TIA LURDINHA >> Albir José Inácio da Silva
Eu tinha sete anos e não me lembro de muita coisa daquele
tempo, mas os gritos de Tia Lurdinha à beira do poço eu nunca vou esquecer.
Outras crianças chegaram de todos os lados porque não havia
cercas, o terreno tinha muitas casas de barro e sapé e os gritos foram ouvidos
em todas as direções.
- Meu Filho! – dizia ela cada vez que completava uma volta e
olhava para o poço.
Depois das crianças vieram as mulheres, olhos arregalados,
arranhando-se nas moitas de vassoura.
Da Tia Lurdinha podia-se dizer muita coisa, que falava
demais, fazia fofocas, era chegada num escândalo, mas não que era descuidada
com os filhos. Vivia para eles as vinte e quatro horas do dia.
Mas nenhuma mãe sabe dos filhos o tempo todo e ela tinha
onze, de dois a dezessete anos. Surgiam na hora de comer e dormir. Viviam
soltos pelos matos e entre as casas como as outras crianças. Os filhos eram
comuns assim como o poço e o varal. Adultos eram autoridades e quem estivesse
por perto cuidava de filhos, sobrinhos, netos ou vizinhos. Corria tudo bem, exceto por alguns arranhões
e espinhos no pé.
Avisados, os homens foram os últimos a chegar porque vinham
dos roçados. E logo começaram as providências.
- Uma corda depressa! – comandou Tio Getúlio, com autoridade
de mais velho e dono de uma carroça.
Despacharam-se os moleques em todas as direções.
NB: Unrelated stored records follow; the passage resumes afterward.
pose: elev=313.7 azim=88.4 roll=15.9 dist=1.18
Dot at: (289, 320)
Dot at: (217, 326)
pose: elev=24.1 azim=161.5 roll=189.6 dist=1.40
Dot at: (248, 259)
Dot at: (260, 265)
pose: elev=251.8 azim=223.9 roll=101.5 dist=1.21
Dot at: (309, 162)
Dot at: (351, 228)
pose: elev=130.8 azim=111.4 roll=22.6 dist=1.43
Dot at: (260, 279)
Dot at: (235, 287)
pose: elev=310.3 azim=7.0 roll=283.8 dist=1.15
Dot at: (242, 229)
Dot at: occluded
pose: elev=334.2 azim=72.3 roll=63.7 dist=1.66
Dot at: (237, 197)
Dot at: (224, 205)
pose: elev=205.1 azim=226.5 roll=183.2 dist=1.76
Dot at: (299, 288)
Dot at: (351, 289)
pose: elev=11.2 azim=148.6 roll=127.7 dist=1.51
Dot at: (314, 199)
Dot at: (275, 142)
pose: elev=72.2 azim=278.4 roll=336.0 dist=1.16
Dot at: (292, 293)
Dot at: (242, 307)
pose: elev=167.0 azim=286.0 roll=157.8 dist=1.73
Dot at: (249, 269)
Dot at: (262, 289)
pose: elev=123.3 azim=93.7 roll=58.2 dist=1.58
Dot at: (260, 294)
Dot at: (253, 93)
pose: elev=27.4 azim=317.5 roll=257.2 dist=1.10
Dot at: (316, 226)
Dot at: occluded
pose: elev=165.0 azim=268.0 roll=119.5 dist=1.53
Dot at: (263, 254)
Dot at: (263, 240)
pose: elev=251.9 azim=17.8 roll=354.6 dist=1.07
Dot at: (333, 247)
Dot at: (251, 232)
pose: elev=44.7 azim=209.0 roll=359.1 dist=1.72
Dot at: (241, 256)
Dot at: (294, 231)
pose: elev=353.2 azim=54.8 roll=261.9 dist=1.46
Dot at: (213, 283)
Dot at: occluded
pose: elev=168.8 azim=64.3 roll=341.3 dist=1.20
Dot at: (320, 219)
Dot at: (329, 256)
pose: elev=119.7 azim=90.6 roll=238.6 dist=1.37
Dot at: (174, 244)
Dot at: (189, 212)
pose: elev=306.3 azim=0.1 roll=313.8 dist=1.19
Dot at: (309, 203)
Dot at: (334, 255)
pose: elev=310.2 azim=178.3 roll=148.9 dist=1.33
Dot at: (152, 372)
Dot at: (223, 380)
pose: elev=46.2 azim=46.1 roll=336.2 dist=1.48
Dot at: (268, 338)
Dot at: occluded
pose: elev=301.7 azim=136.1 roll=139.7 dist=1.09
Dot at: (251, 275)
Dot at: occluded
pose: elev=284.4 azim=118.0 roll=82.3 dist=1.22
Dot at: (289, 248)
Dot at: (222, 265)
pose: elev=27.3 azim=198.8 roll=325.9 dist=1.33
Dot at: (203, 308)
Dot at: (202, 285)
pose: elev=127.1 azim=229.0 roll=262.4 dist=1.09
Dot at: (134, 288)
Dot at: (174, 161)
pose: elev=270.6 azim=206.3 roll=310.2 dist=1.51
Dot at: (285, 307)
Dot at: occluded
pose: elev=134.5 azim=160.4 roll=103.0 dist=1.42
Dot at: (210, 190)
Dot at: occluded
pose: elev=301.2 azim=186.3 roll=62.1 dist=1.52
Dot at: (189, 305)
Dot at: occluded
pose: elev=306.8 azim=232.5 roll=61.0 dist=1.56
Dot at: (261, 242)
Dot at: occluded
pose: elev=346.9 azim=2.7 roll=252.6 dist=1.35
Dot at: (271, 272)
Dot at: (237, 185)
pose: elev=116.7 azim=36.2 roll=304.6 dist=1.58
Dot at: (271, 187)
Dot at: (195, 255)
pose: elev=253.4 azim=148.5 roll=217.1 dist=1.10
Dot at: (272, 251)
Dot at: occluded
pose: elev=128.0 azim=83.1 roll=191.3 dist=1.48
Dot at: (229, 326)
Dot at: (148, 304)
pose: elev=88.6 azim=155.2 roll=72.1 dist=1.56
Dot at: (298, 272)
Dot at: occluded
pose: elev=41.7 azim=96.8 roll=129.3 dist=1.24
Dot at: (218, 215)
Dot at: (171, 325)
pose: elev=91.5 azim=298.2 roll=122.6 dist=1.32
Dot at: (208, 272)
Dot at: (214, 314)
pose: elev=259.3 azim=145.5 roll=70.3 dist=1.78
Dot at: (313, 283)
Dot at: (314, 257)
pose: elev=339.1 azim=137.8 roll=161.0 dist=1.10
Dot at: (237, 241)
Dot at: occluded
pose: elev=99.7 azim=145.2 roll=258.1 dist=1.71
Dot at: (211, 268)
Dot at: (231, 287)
O falatório
aumentava, minha tia gritava de tempos em tempos:
- Ah, meu filho!
O lugar virou uma feira, todos falavam e andavam de um lado
para o outro. A corda chegou depois de muita aflição e os homens seguraram uma
ponta, fincando os pés no barro. Pelos olhares, Dirceu, soldado desde o mês
passado, percebeu que era dele a responsabilidade.
A descida foi demorada até que ele gritou lá de baixo:
-Aqui não tem menino nenhum!
- Meu filho! Cadê meu filho? – gemeu Tia Lurdinha.
Na minha atrapalhação com os números eu tentava contar os
primos. Faltava o Caco, mas ele tinha dezessete anos e não caía mais em poço.
- Ô cumadre, qual foi o menino que sumiu? – perguntou minha
Tia Dalva.
- O Tidinho! Deixei ele na esteira pra estender roupa no
varal – respondeu em desespero.
- E o que é isso aí? – Tia Dalva apontou para o colo da irmã.
- Ah, meu Deus! – gritou Tia Lurdinha. Beijou e abraçou com
tanta força o Tidinho que ele chorou.
Ela botou o menino no colo da outra, correu e se trancou no
quarto de ferramentas. Não adiantou bater na porta. De noite, Tio Domiro queria
arrebentar a tramela. Mas Tia Dalva acalmou:
- Deixa Domiro. Dá um tempo pra ela.
No dia seguinte ela saiu, tomou banho e foi pra cozinha que
tinha de dar almoço. Nunca mais falou deste assunto. Ficava zangada se alguém
falasse.
Obs: Este texto integra o Projeto Crônica de Um Ontem e publicado originalmente em 30 de novembro de 2020.